On this side of the Atlantic, few figures of the 20th Century can claim to be a greater exponent of Irish music than Tommy Makem.
Called alternately "the Bard of Armagh" and "the Godfather of Irish Music" by his admirers, Makem became the banjo-slinging chief evangelist for Irish culture, a revivalist for generations of Irish-Americans whose ancestors settled in this part of the globe and a musical touchstone for all players who sought to tap into the roots of folk music and its sonic descendants.
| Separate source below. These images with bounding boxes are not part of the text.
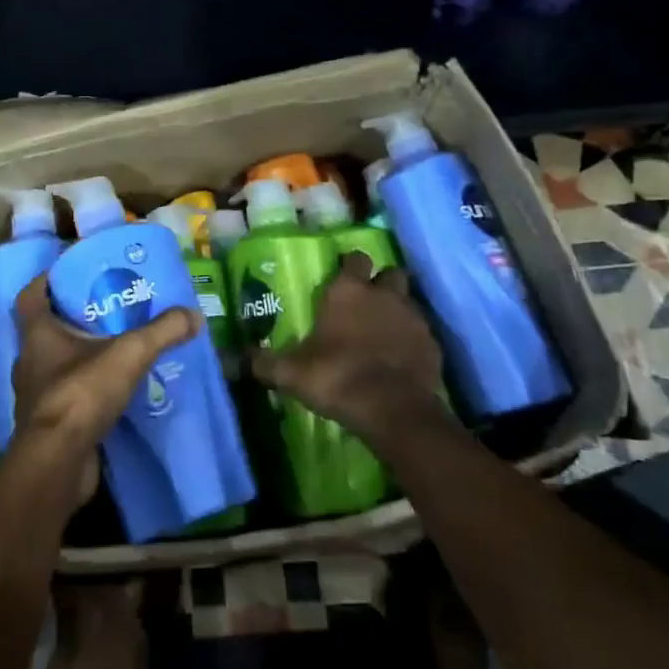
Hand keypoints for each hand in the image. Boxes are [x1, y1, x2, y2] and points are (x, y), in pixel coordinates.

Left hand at [11, 276, 200, 503]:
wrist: (58, 462)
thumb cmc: (81, 392)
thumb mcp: (129, 354)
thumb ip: (161, 331)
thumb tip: (194, 315)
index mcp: (37, 334)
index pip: (30, 296)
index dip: (45, 281)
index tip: (69, 274)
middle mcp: (29, 361)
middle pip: (47, 330)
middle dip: (74, 320)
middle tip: (107, 311)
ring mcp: (35, 395)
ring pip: (56, 365)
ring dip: (80, 358)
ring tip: (115, 351)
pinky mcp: (47, 425)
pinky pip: (66, 398)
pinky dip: (85, 391)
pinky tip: (112, 392)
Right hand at [252, 252, 448, 440]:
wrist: (393, 410)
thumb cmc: (336, 377)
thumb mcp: (291, 373)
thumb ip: (264, 362)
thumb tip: (235, 358)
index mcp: (348, 291)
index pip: (355, 258)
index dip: (351, 265)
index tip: (344, 275)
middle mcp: (384, 295)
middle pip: (391, 273)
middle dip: (382, 282)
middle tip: (369, 301)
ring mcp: (413, 319)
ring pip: (409, 302)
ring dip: (399, 311)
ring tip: (385, 332)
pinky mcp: (434, 345)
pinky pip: (424, 334)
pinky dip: (414, 342)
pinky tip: (402, 360)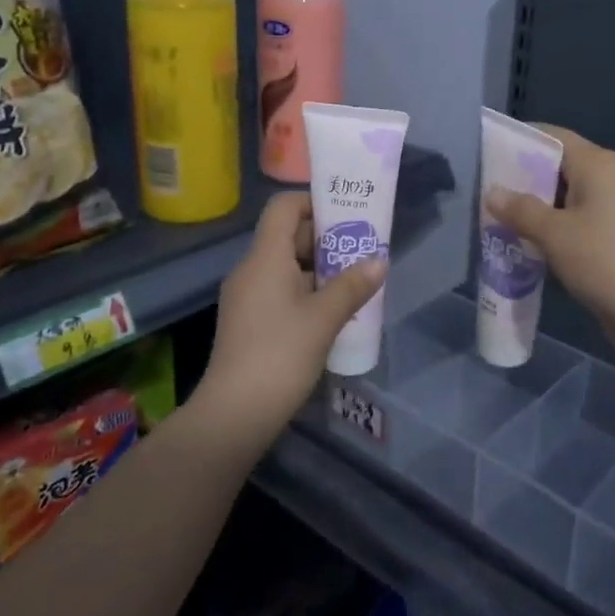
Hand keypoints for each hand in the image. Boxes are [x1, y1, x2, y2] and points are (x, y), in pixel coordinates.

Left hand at [191, 191, 387, 451]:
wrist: (235, 413)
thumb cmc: (280, 354)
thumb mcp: (324, 318)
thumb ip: (353, 285)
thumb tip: (379, 261)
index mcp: (265, 257)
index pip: (284, 206)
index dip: (314, 202)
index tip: (347, 214)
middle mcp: (252, 268)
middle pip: (288, 235)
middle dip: (327, 239)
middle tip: (363, 248)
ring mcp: (247, 295)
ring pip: (287, 265)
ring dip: (320, 267)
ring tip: (356, 279)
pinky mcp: (249, 320)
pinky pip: (280, 289)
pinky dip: (307, 289)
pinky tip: (333, 310)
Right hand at [486, 126, 614, 352]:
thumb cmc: (604, 260)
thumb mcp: (553, 234)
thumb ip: (520, 210)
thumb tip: (492, 192)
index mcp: (598, 164)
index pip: (553, 136)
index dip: (520, 140)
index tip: (489, 152)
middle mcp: (613, 178)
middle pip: (561, 166)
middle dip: (525, 179)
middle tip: (488, 192)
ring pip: (571, 197)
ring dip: (540, 207)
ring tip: (502, 220)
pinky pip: (582, 221)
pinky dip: (558, 227)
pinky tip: (533, 244)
Like the Clancy Brothers, with whom he performed with off and on for years, Makem became a de facto cultural ambassador for Ireland and Irish culture. While the '50s and early '60s was a time in the U.S. when cultural homogenization and uniformity seemed prized over diversity, Makem and the Clancys -- each dressed in matching Aran sweaters -- proudly played an ethnic music on national venues, like "The Ed Sullivan Show." And it was during these years that Makem and company succeed in bringing many of those with Irish heritage to a point of greater appreciation and understanding of their history.
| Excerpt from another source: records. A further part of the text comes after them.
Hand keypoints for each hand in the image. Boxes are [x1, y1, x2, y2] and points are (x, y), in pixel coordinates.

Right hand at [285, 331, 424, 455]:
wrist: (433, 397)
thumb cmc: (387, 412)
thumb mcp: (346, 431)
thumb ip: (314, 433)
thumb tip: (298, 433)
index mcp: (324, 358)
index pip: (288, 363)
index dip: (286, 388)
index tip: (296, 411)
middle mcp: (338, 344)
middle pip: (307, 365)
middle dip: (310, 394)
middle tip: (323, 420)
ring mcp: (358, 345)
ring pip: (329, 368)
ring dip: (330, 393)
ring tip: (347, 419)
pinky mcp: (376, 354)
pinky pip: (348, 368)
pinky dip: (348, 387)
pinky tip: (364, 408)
Meanwhile, their music also had a powerful influence on American folk music greats like Bob Dylan, Joan Baez and others. Their mixture of material, ballads as well as hell-raising "rebel songs," served as a kind of manual for performers, instructing them about the values of musical variety and authenticity.
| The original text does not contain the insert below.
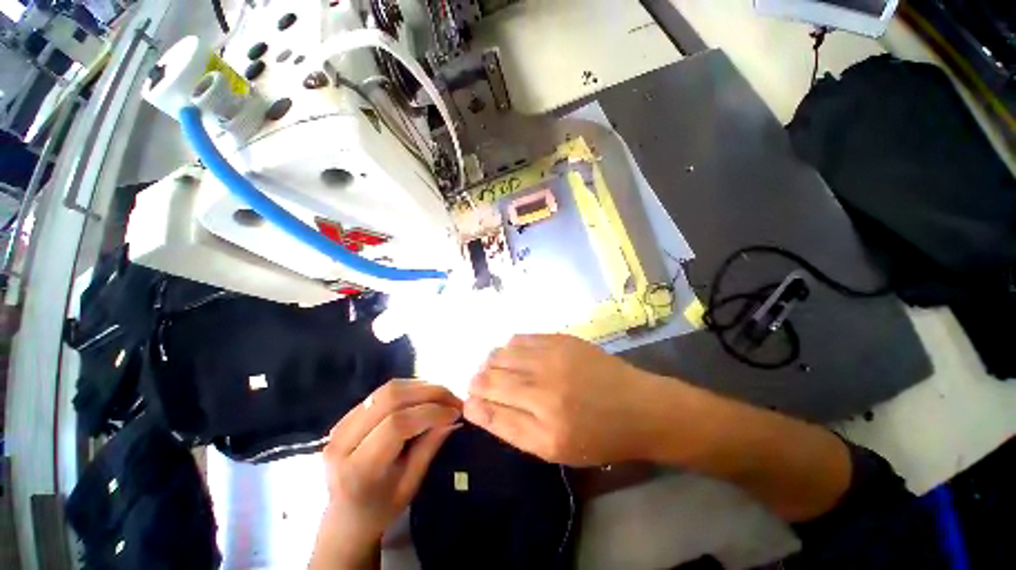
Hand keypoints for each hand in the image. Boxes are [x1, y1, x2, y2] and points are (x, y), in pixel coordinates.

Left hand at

Between musical activities, Makem's interests strayed into other areas as well. He recited poetry, wrote books and occasionally hosted documentaries and performances all with links to his native land.
Sadly, he died in 2007.
This performance of traditional song "The Cobbler," which came from a 1992 PBS special called "Tommy Makem and Friends in Concert," underscores Makem's unique gifts as both a spell-binding performer and loyal interpreter. With no instruments and a little pantomime, Makem is captivating as his baritone-voice details another Irish ne're do-well and his troublemaking ways.
(As an aside, here's another Makem performance of the same song , which is remarkable for two reasons. First, it's nearly identical to the 1992 version even though it's separated by two decades. Second, Makem's play-acting gets a little too realistic when he accidentally spits into his own hand.)